Die unerlaubte Einreise der Frauen wird dem Referat K 54 vom Migrationsamt gemeldet und nach § 95 Abs. 1 Ziff. 1 - 3 AufenthG zur Anzeige gebracht. Im Zuge der Ermittlungen werden die Frauen gemäß § 81b StPO sowie gemäß § 49 Abs. 8,9 AufenthG i.V.m. Art. 17 Eurodac-VO erkennungsdienstlich behandelt und rechtliches Gehör gewährt. Eine Aussage zur Sache erfolgt generell nicht. Zudem erfolgt ein Abgleich im Visainformationssystem. Nach Abschluss der Ermittlungen wird die Ermittlungsakte der StA Bremen zugeleitet.
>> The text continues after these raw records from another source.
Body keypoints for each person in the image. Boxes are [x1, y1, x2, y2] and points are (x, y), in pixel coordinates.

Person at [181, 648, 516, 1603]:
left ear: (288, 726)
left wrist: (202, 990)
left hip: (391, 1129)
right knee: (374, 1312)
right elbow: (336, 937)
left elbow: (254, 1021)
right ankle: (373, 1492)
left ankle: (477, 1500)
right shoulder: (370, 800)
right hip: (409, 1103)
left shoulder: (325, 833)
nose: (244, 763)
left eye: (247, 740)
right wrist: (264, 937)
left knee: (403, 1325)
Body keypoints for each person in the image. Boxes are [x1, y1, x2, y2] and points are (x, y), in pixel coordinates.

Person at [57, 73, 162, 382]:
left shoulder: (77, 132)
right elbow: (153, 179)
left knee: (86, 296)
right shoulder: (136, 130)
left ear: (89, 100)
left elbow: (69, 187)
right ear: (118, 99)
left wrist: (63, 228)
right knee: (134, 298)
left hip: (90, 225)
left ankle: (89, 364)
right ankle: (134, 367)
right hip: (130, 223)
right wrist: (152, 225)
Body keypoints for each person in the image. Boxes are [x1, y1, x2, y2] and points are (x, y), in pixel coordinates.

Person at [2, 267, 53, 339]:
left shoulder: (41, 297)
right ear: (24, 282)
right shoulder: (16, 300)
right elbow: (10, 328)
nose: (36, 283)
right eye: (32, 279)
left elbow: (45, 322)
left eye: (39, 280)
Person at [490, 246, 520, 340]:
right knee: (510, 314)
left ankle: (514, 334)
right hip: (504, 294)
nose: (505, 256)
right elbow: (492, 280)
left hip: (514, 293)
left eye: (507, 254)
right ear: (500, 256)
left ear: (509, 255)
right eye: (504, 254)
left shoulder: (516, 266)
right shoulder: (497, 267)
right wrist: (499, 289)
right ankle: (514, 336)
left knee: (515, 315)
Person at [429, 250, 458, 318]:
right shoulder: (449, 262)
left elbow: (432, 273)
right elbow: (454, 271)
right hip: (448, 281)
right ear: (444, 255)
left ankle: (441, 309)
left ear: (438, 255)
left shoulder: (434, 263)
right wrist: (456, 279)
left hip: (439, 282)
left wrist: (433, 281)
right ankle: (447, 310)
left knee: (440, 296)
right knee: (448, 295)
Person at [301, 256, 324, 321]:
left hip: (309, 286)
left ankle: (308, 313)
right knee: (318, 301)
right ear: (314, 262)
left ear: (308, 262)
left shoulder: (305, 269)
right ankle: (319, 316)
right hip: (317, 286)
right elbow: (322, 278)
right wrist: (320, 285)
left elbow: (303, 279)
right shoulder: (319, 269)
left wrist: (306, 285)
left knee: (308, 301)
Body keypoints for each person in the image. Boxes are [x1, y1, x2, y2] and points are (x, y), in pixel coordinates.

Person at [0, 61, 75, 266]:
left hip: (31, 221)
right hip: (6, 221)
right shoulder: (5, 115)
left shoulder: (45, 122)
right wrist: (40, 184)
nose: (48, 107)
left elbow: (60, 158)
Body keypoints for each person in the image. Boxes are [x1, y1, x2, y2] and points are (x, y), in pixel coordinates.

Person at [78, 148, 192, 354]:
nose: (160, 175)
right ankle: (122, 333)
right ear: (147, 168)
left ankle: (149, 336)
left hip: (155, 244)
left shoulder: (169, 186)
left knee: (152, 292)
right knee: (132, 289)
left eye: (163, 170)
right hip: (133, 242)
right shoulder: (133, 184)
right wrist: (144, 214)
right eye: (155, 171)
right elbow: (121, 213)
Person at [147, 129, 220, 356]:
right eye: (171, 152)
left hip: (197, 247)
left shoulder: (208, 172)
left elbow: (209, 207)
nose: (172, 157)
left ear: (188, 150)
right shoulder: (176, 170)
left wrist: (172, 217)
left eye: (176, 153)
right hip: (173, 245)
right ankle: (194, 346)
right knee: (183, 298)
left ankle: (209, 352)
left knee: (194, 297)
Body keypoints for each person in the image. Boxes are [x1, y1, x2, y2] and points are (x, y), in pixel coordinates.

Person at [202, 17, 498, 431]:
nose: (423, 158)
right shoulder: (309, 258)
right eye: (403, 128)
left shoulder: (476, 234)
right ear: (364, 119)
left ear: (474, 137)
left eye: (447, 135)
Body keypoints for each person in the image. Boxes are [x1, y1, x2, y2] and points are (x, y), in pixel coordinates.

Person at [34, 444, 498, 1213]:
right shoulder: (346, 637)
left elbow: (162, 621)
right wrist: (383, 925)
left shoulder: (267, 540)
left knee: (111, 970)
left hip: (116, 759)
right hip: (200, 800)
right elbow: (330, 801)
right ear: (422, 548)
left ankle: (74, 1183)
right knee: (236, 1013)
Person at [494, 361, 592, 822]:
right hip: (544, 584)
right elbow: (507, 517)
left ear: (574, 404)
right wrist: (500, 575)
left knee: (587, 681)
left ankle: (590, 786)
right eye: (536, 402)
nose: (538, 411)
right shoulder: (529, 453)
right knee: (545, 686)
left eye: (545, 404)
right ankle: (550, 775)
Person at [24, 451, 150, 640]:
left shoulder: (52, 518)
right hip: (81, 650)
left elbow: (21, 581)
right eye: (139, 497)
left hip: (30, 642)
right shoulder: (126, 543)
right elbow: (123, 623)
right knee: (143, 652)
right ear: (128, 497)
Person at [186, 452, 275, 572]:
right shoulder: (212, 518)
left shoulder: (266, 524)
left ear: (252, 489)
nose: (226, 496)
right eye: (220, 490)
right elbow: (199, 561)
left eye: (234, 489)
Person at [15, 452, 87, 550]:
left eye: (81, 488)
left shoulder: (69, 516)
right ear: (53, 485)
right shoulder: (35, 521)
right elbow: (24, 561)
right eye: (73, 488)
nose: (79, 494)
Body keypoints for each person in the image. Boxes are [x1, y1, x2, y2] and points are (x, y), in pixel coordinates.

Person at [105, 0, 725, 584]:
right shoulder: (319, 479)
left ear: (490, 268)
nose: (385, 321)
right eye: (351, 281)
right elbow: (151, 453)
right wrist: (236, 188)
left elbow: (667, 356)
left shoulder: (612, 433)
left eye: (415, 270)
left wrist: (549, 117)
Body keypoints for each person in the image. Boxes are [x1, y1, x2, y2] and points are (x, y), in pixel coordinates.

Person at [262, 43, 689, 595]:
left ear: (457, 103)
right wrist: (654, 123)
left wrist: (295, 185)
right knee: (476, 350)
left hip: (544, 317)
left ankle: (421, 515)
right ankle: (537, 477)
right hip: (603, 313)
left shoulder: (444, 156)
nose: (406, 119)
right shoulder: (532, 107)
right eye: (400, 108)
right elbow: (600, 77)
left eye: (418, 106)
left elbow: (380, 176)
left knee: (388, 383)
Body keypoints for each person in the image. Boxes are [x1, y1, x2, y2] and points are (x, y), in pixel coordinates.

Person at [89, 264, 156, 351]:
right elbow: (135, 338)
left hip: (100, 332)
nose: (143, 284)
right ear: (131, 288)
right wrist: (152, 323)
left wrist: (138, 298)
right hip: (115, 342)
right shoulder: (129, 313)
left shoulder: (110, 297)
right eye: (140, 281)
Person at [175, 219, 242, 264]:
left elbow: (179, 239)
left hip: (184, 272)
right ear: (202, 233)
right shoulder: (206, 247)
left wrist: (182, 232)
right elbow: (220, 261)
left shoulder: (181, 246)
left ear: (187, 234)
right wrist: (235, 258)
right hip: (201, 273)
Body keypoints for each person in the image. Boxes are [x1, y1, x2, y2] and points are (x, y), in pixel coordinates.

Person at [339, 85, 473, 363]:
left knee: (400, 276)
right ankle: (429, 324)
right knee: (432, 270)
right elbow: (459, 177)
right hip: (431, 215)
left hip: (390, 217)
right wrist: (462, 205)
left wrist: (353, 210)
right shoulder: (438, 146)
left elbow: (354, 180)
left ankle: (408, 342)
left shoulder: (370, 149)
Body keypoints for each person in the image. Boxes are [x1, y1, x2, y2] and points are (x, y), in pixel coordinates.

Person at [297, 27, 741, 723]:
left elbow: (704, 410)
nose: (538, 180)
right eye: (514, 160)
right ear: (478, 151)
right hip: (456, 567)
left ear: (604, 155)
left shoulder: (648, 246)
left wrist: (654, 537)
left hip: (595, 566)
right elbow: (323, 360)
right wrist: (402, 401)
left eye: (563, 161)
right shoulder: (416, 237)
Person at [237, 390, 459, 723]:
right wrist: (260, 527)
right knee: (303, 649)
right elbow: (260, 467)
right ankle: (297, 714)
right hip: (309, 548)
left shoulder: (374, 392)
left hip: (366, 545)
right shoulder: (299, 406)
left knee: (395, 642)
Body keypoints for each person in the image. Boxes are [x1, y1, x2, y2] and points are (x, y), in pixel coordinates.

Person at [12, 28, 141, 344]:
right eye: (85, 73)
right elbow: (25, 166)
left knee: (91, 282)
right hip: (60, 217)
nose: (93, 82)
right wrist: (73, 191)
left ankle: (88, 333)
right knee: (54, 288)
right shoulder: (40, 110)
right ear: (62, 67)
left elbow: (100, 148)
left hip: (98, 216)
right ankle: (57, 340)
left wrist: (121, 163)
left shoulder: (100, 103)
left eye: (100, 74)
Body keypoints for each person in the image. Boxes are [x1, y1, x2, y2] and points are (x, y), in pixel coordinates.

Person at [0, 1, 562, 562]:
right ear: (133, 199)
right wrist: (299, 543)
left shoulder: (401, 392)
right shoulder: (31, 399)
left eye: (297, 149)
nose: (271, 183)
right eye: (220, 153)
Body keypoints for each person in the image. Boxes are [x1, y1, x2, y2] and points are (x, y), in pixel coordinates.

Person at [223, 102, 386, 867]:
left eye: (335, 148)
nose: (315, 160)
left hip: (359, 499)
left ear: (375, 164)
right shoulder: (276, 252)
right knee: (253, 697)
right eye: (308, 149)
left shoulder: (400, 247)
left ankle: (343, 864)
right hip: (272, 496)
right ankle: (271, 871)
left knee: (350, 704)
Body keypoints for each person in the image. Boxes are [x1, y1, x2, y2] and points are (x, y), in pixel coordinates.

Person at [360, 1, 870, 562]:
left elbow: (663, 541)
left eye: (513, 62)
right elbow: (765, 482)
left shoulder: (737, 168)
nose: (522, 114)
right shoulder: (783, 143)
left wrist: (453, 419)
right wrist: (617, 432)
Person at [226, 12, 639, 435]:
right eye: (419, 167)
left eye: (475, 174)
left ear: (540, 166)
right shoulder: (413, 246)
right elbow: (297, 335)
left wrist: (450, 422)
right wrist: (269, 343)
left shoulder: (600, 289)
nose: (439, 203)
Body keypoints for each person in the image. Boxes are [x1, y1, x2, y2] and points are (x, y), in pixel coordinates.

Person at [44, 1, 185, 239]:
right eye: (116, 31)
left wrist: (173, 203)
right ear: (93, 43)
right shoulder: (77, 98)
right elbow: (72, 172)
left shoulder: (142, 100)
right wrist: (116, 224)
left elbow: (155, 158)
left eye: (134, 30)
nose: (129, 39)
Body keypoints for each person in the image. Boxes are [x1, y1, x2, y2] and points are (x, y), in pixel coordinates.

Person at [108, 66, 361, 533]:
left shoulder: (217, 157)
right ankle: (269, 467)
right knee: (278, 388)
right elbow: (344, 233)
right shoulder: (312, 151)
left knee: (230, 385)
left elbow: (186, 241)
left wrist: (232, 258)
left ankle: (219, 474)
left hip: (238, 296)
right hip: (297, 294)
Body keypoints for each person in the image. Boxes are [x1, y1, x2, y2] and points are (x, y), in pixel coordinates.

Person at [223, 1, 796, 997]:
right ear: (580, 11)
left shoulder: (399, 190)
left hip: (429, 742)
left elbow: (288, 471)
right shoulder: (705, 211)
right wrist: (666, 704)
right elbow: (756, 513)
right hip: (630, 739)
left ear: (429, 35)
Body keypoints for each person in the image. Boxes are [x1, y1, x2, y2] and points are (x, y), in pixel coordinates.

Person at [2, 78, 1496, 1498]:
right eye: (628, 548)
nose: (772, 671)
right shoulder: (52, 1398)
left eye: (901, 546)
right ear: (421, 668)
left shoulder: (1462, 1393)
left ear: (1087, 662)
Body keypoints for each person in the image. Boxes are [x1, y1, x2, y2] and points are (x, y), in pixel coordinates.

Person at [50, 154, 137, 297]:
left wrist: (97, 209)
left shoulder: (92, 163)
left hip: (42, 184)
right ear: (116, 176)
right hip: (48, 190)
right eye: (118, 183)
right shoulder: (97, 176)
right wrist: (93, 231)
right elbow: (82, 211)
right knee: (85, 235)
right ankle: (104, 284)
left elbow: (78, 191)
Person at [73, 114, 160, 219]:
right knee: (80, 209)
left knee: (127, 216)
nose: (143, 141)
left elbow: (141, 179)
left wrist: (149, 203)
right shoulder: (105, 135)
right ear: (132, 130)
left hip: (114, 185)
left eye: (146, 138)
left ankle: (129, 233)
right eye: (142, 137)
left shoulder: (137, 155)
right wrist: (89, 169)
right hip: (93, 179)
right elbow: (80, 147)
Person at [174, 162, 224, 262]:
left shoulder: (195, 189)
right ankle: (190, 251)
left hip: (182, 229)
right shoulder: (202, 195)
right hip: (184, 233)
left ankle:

Abhängig vom Ergebnis der ED-Behandlung nach § 49 Abs. 8,9 AufenthG wird den Frauen, die aufgrund der unerlaubten Einreise kraft Gesetzes vollziehbar ausreisepflichtig sind, in der Folge vom Migrationsamt zunächst eine Duldung erteilt.
Nach der Geburt des Kindes obliegt es dem Standesamt des Geburtsortes nach den Bestimmungen des PStG für das Kind das Geburtsregister anzulegen und zu führen. In diesem Zusammenhang ist auch der die Vaterschaft anerkennende Mann als Vater in das Geburtsregister des Kindes einzutragen. Neben der generell bestehenden behördlichen Amtsermittlungspflicht unterliegt das Standesamt hier einer besonderen gesetzlich verankerten Prüfpflicht nach § 5 PStV. In der Wahrnehmung dieser Aufgabe fragt das Standesamt Bremen in Einzelfällen beim Fachreferat K 54 an, ob im Rahmen des hier gegen die Kindesmutter geführten Ermittlungsverfahrens wegen unerlaubter Einreise Erkenntnisse (Voraufenthalt, Aufenthaltsstatus, Familienstand, Ehepartner) erlangt wurden, die für die Führung des Geburtsregisters und Eintragung der Vaterschaft von maßgeblicher Bedeutung sein können. Ist dies der Fall, werden die zur Aufgabenwahrnehmung erforderlichen Erkenntnisse dem Standesamt übermittelt, das sofern erforderlich weitere eigenständige Ermittlungen vornimmt. Die Übermittlung dieser Erkenntnisse ist einer Anfang des Jahres vom Unterzeichner initiierten rechtlichen Prüfung durch Z 131 nach rechtmäßig.
Die Anfragen der Standesämter erfolgen in der Regel Wochen, teils Monate nach Abschluss der hier geführten strafrechtlichen Ermittlungsverfahren. Die StA Bremen wird von der Erkenntnisanfrage der Standesämter nicht unterrichtet, da diese für die jeweiligen strafrechtlichen Ermittlungsverfahren, welche in der Regel bereits abgeschlossen sind (Einstellung, Strafbefehl), nicht von Bedeutung sind.